SociaLLM: proposal for a language model design for personalised apps, social science, and AI safety research

Roman Leventov

I first proposed this model here, as a base model for a proposed app to improve global online discourse through personalised comment ordering on all websites.

This post is also a response to the "Reverse-engineering prosociality" agenda described in the post "The 'Neglected Approaches' Approach: AE Studio's Alignment Agenda".

Architecture and training

SociaLLM is^[1] a foundation language model to be trained on chat, dialogue, and forum data where the identities of message authors (called "users" below) are stable and all messages have timestamps so we can have a global order of them.

SociaLLM design builds upon the Mamba architecture which is a language model with so-called state-space modelling (SSM) blocks instead of self-attention blocks.
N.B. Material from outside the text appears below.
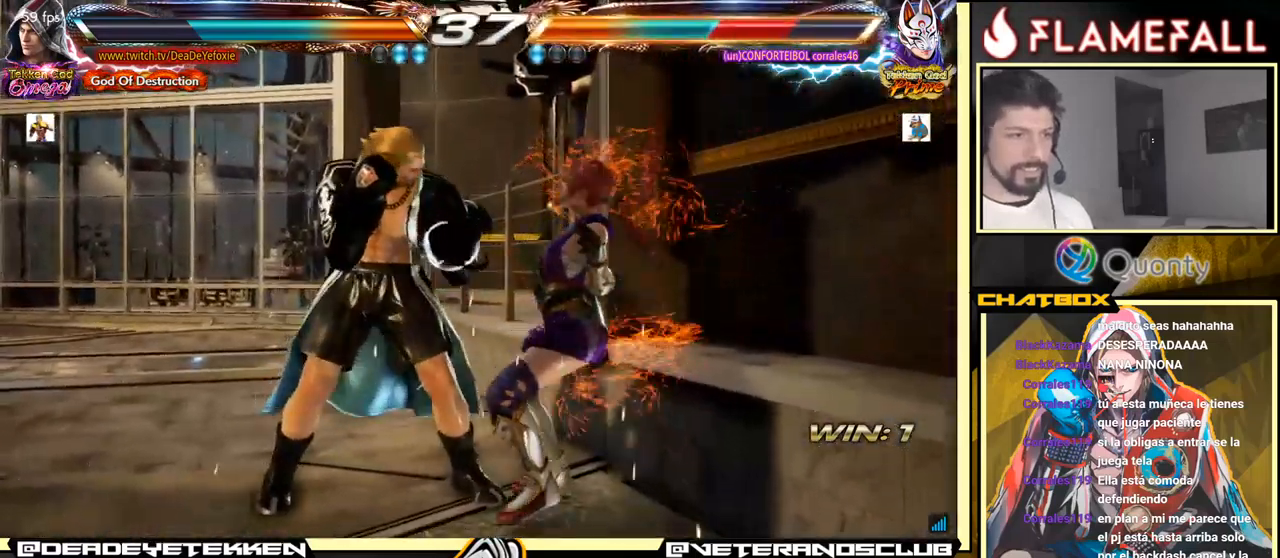
{"buttons": [], "left_stick": "center", "events": [[100, "R1", "up"], [150, "left_stick", "left"], [416, "left_stick", "center"]]}
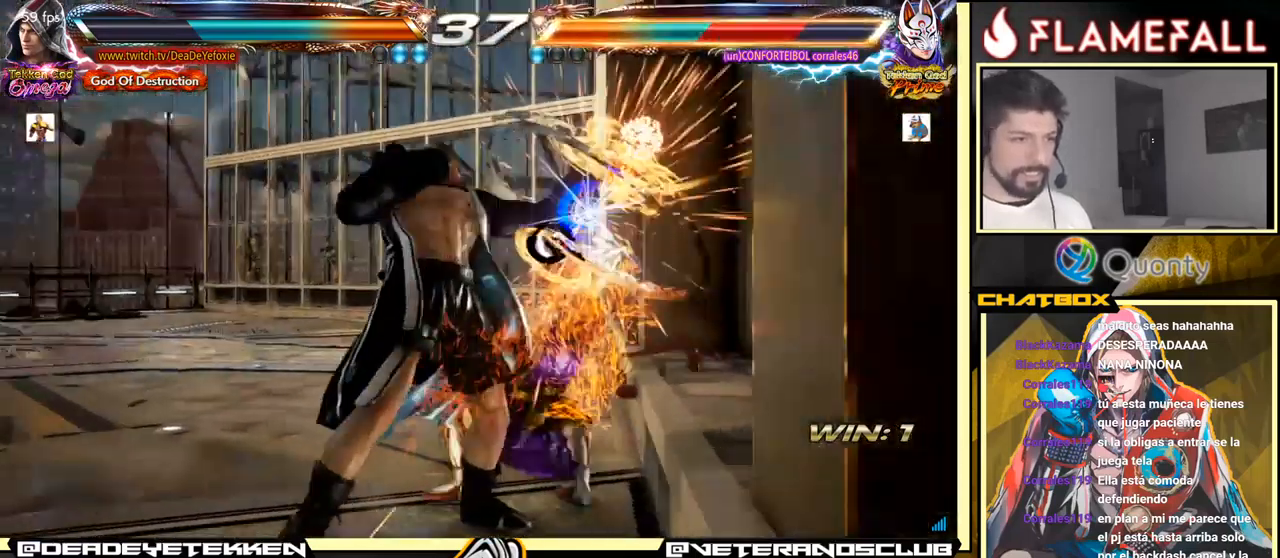
{"buttons": ["A"], "left_stick": "right", "events": [[433, "left_stick", "right"], [466, "A", "down"]]}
The model combines SSM blocks that track three separate message streams:
(1) the "local conversation"/flow of messages (which is exactly the training regime of the current LLMs);
(2) the message history of the particular user as well as their general "reading history", which in the forum data could be approximated as previous N (1-10) messages before every user's message;
(3) the message history of the particular interlocutor of the user, which is the subset of the general "reading history" from the previous point, authored by a particular other user.

Training this model would cost from 2 times (on a purely 1-1 dialogue data) to ~10-15 times (on chat room and forum data where messages from the most active users tend to be mixed very well) more than the training of the current LLMs. The data should be wrangled to create training sub-datasets from the perspective of each user pair, but otherwise, the training shouldn't be much fancier or more complicated than the current distributed training algorithms for LLMs (it seems to me).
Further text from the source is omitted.